To Bookbinder, the common thread in all of the scandals—from Trump’s pressuring of Ukraine to the new revelations about his DOJ obtaining communications data—is a consistent effort to enlist every element of federal power for his personal and political benefit (a dynamic I’ve examined before). Trump, Bookbinder noted, did much of that in full public view. He pardoned Roger Stone and Paul Manafort, political allies who refused to cooperate with Special Counsel Robert Mueller’s investigation. Trump companies also famously billed the government for costs associated with stays at properties he owned.
The evidence already available, Bookbinder said, shows that Trump’s determination to use federal power to benefit him and his allies was felt in every corner of government. That demands a more systematic investigation, he argued, of how the full range of government agencies made decisions that helped political allies, well-connected lobbyists, or businesses associated with Trump himself.
Dean took a similar view. “The Nixon presidency is unique in that you had, first of all, the Senate Watergate committee, then the House impeachment inquiry; you had a Watergate special prosecutor and his taping system—that’s a remarkable record of a presidency in finding out what they did was wrong,” he told me. By comparison, “there’s not a fraction of that kind of knowledge” on Trump, he believes.
It’s not easy, though, to identify an investigative approach that could effectively fill in that picture.
One option, Bookbinder told me, would be for the Biden administration to create some kind of independent, blue-ribbon commission to examine abuses at each federal agency—or to assign each agency’s inspector general with responsibility for documenting conflicts of interest or other problems. But he and other experts note that the administration is highly unlikely to pursue such a course, because Biden wants to be seen as looking forward, rather than retrying the behavior of his predecessor. If anything, Biden’s Justice Department has frustrated some congressional Democrats and liberal activists by arguing, on institutional grounds, against releasing Trump’s tax returns and former Attorney General Bill Barr’s memo justifying the decision not to indict the former president for obstruction of justice in the Russia probe.
Still, even some stern Trump critics support the Biden administration’s caution. Eisen, now a senior fellow at the Brookings Institution, told me that the need for “a full and fair accounting” must be balanced against “the long-standing norm of not using the Department of Justice as a tool for perceived retaliation against a vanquished presidential candidate.” For at least the next few months, Eisen said, the best course is to see what “emerges organically” from the assorted state, IG, and congressional investigations already under way. “Let’s give it another few months to unfold,” he said. “Then it will be time for a gut check when we are about a year in [to the Biden presidency]: Do we feel that the truth is naturally emerging, or do there need to be additional efforts to accelerate [those disclosures]?”

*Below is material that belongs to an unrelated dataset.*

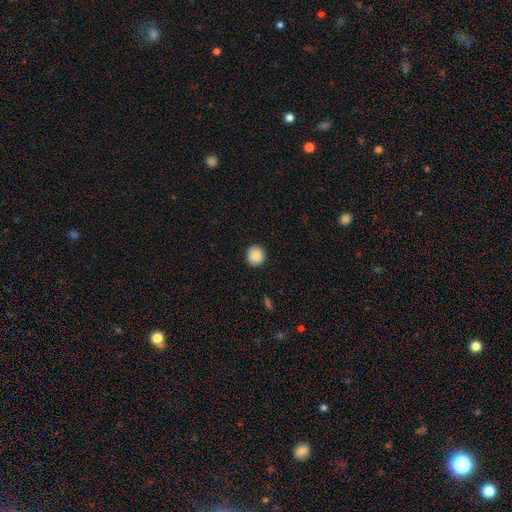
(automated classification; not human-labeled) The model was most divided on "smooth or featured": smooth: 88%, star or artifact: 8%, featured or disk: 4%. More confident: how rounded — round (92%); merging — none (91%).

For those who want a more coordinated approach, Congress might provide another option. But winning approval for a far-reaching congressional investigation seems impossible now that Senate Republicans have filibustered even an independent investigation of the January 6 attack on the Capitol; if they won’t authorize an investigation of an attack in which they were the targets, they’re not likely to green-light one that ranges more broadly over Trump’s record.
[Read: Who is Trump reaching?]
A third model sometimes discussed is a “truth commission” or other “commission of inquiry” like the ones that more than 40 countries have established in recent decades. But the model applies imperfectly to the Trump situation. Usually created in countries emerging from authoritarian governments, these commissions have “typically been focused on gross violations of human rights, killings, disappearances, torture, and the like,” notes Neil Kritz, a senior scholar at the U.S. Institute of Peace, which maintains a comprehensive database of such efforts. (The most famous examples of such “truth” commissions have included South Africa, Argentina, Chile, and Peru.) Only rarely, Kritz adds, have countries also examined corruption and the misuse of government resources in prior regimes.
But while the structure and focus of such commissions don’t exactly apply to the Trump example, their underlying motivation may be relevant. “They are all based on an assumption that for society to be able to heal, it needs to deal with its demons, it needs to confront its past, and to simply sweep it under the rug will result in long-term, ongoing problems,” Kritz told me. “In a best-case scenario, a truth commission forces society to take a look in the mirror.”
That closely parallels the argument from those who want a more aggressive examination of Trump’s behavior. Republicans have dismissed calls for new investigations of Trump’s actions as unnecessarily relitigating the past; Senate Minority Leader Mitch McConnell, for instance, used that argument to oppose not only a January 6 commission, but even the calls for Barr to testify about the surveillance revelations. But Bookbinder, Eisen, and others argue that far from looking back, a more comprehensive accounting of Trump’s behavior is required to diminish the odds that the abuses will recur, whether Trump runs again or not. “Ultimately, it’s not about relitigating the past,” Bookbinder said. “If you are going to protect your democracy in the future from being abused and ultimately being chipped away at, you have to understand the abuses that have happened before, you have to make that public, and you have to take concrete steps to protect against the same kind of abuses in the future. But you can’t do that if you don’t know what they were.”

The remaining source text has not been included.